La fórmula comercial de hipermercado surgió en España en 1973. Las consultoras especializadas en el sector explican que «el incremento del número de aperturas se basó en su grado de competitividad debido a su mayor capacidad de compra y a la eficiencia en costes. Sin embargo, en la década de los noventa el modelo de hipermercado hizo frente a las restricciones introducidas por la Ley de comercio de 1996, que imponía una licencia adicional a las grandes superficies y también a la creciente competencia de supermercados, que contaban con la ventaja de ubicarse más próximos a los consumidores y disponían de un volumen de ventas que también les permitía economías de escala». Por eso para bajar al supermercado solo tengo que trotar tres pisos y salvar 300 metros. 

Venga sí, ya bajo. 

No lo hago en un papel, sino en las notas del móvil, lo de tomar apuntes. Tecleo que la pescadería tiene el hielo más blanco, más brillante. Los pescados humildes —bacaladillas, doradas de piscifactoría, truchas arco iris— se han echado a un lado para dar paso a la pretenciosidad de las fiestas navideñas. Hay crustáceos, bivalvos y cajas de cigalas con semblante iracundo. También brochetas de salmón y rape. Me apena que quien las compre no tenga tiempo para ensartar trozos de pescado en un palo.

=== DATOS PROPORCIONADOS ===

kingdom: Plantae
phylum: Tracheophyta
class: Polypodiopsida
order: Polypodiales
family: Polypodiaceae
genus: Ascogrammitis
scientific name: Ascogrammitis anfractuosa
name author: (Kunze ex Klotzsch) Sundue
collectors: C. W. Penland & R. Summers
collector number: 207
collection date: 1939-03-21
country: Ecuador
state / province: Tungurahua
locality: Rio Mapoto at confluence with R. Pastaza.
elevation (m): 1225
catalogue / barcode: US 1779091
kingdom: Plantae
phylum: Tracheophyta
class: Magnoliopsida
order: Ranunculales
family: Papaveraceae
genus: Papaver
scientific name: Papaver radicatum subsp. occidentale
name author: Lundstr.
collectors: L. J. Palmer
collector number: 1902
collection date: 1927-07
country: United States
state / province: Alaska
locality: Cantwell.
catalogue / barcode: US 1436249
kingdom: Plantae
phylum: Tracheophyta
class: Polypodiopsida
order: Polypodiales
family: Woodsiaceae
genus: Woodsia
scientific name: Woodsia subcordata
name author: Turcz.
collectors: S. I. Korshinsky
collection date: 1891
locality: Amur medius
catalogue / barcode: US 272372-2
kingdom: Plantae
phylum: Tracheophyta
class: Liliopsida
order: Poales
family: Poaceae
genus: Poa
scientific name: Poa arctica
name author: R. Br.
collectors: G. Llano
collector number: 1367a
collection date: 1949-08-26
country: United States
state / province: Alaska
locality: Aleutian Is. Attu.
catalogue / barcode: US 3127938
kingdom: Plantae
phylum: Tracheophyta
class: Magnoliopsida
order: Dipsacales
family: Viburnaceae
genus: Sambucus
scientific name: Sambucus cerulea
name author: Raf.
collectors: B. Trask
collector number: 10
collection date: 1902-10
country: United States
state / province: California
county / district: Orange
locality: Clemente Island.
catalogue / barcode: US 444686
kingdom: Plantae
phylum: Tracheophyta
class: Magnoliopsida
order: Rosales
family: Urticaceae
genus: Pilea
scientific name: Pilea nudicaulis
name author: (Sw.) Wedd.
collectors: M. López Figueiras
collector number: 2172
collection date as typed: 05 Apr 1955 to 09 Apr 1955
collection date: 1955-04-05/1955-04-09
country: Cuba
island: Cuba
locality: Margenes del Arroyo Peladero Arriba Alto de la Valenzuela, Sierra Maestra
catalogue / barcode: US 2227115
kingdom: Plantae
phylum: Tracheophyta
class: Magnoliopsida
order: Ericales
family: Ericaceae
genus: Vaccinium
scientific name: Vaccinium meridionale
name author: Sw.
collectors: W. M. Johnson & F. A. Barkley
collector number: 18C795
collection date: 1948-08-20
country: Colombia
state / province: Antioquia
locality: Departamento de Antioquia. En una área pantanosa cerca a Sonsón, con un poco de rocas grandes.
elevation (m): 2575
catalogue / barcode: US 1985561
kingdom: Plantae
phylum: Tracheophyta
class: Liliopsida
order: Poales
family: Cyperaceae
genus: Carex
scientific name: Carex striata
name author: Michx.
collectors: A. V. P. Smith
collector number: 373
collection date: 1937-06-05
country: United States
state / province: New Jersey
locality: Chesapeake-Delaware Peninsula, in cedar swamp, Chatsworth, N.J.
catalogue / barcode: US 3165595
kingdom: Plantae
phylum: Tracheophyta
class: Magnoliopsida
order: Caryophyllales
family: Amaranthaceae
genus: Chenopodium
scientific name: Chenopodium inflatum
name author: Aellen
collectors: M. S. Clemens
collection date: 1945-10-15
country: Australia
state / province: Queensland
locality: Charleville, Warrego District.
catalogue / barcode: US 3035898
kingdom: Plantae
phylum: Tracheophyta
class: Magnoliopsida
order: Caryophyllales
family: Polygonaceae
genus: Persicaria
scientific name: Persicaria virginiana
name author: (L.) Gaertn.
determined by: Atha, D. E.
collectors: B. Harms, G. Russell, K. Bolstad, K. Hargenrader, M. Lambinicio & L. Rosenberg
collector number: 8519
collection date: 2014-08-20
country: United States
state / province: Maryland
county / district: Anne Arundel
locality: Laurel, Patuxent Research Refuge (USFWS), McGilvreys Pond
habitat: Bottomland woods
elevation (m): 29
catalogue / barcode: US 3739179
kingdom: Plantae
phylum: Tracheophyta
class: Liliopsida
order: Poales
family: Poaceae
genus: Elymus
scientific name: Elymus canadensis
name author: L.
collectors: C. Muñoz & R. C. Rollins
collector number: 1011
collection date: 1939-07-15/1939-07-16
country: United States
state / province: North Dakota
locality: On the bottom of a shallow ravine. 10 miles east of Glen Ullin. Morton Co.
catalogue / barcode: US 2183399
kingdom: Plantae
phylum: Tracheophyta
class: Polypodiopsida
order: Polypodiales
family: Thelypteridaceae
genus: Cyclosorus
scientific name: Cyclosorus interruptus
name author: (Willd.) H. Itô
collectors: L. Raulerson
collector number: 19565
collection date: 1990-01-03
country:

=== COMPLETE LO SIGUIENTE ===
[1] Conteste brevemente, según el fragmento sobre hipermercados y supermercados:
(a) ¿En qué año surgió en España la fórmula comercial de hipermercado?
(b) ¿Qué ley impuso una licencia adicional a las grandes superficies?
(c) ¿Qué tres pescados se mencionan como humildes en la pescadería?
[2] Prolongue el fragmento sobre hipermercados y supermercados a partir de su última oración.

=== SOLUCIONES ===
[1]
(a) En 1973.
(b) La Ley de comercio de 1996.
(c) Las bacaladillas, las doradas de piscifactoría y las truchas arco iris.

[2]
La cola es abundante, apretada como una malla de chirlas. 

En la frutería el responsable de la sección me sonríe. Siempre me sonríe y musita un “hola” que contiene el inicio de una conversación. Nunca me ha dicho nada más allá de que si quiero medio melón, me abre el que me guste. 


Al pasar por la esquina de las cervezas, donde está la puerta del almacén, oigo a un grupo de trabajadoras que se ha escondido para mantener lo que parece un intercambio tenso de palabras. Hablan de turnos, critican a un superior, dicen muchos “maris” y “caris”. 

Unos turistas ingleses bucean por el pasillo de los vinos y se llevan el segundo más barato. También llevan una bolsa de Doritos, un bote de Pringles y salsa de queso para dipear. Hay sabores que hacen que te sientas en cualquier parte como en casa.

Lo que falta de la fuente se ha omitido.